UAE Introduces New Merger Control Regime: Key Changes and Implications for Businesses

UAE Introduces New Merger Control Regime: Key Changes and Implications for Businesses

???? Resolution No. (3) of the UAE Cabinet for 2025 outlines new merger control regimes, effective from 31 December 2018. March 2025. A turnover-based test has been introduced as part of this resolution's clear thresholds for merger control filings, which are yet to be determined. ?

Key Highlights:

1-????? Background: A new Competition Law has been implemented in the UAE by the Federal Decree-Law No. 36. In December 2023, the UAE will undergo a more extensive regulatory change.

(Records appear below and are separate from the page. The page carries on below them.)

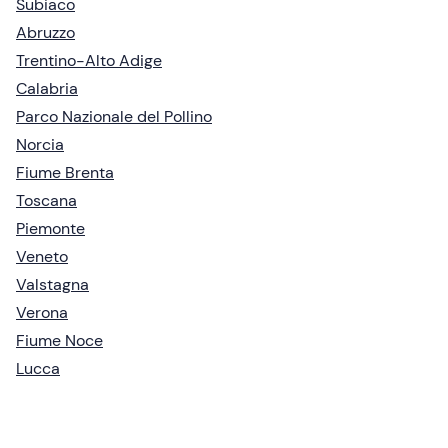
Subiaco
Abruzzo
Trentino-Alto Adige
Calabria
Parco Nazionale del Pollino
Norcia
Fiume Brenta
Toscana
Piemonte
Veneto
Valstagna
Verona
Fiume Noce
Lucca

It applies to all businesses, including individuals, head offices, branches, and entities that have an impact on local competition within or outside the UAE. Despite the delay in the publication of the Implementing Regulations, the new resolution provides some clarity on merger control rules.

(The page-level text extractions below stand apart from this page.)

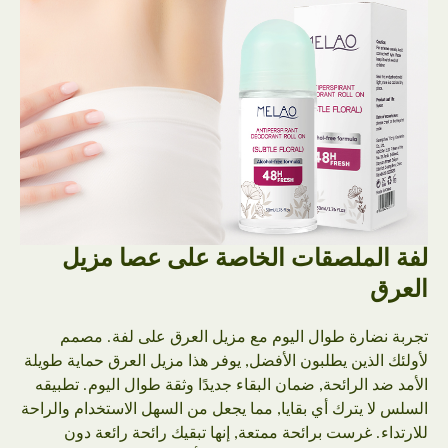
لفة الملصقات الخاصة على عصا مزيل
العرق
تجربة نضارة طوال اليوم مع مزيل العرق على لفة. مصمم
لأولئك الذين يطلبون الأفضل, يوفر هذا مزيل العرق حماية طويلة
الأمد ضد الرائحة, ضمان البقاء جديدًا وثقة طوال اليوم. تطبيقه
السلس لا يترك أي بقايا, مما يجعل من السهل الاستخدام والراحة
للارتداء. غرست برائحة ممتعة, إنها تبقيك رائحة رائعة دون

2-????? Updated Merger Control Rules: If the combined annual turnover of the parties involved in the UAE is over AED 300 million (USD 81.7 million), they must inform the Dubai Ministry of Economy (MoE) under the new Turnover Threshold.

-????????? Market Share Limit: The notification must be given if the parties involved in the merger have a combined market share of more than 40% in the UAE.

-????????? Definition of Economic Concentration: This refers to the merger, acquisition, or joint venture where one party exercises control over the other. Nonetheless, specifics regarding joint ventures and minority shareholdings require clarification. Why? It is mandatory for companies meeting these thresholds to file the transaction with the MoE within 90 days of completion, previously 30 days.?

3-????? Dominance and Sectorial Exemptions: The market share benchmark for dominance, which was once established by the competition law, is still 40%. While sector-specific exemptions are no longer applicable under the new law, existing regulations on competition in certain industries may still be subject to exemption. More information will be provided in the forthcoming Implementing Regulations.

4-????? Penalties and Compliance: More stringent punishments for notifying about potentially fraudulent transactions:

-????????? Fines in the UAE can be anywhere between 2% and 10% of annual revenues from the relevant product/service.

-????????? Fines for anti-competitive conduct may begin at AED 100,000, with a maximum penalty of 10% per sale or AED 5 million if revenues cannot be determined.?

5-????? Implications for Businesses: Businesses may need to consider the 90-day notification period before closing deals, as these M&A transactions may require longer approval times. Companies need to conduct proactive checks on compliance to avoid penalties. Why?... MoE wants to simplify the process of approvals so that it is not detrimental to competition and does not harm the economy.

Looking Ahead

???? Although the UAE's framework for controlling mergers has been more clearly established, the Implementing Regulations are expected to provide further details in the next few months.

???? Businesses must remain cognizant of the new compliance landscape to ensure expeditious transaction approvals. To ensure effective compliance planning, it is essential to prioritize the early stages of preparing for mergers, acquisitions, or joint ventures in the UAE.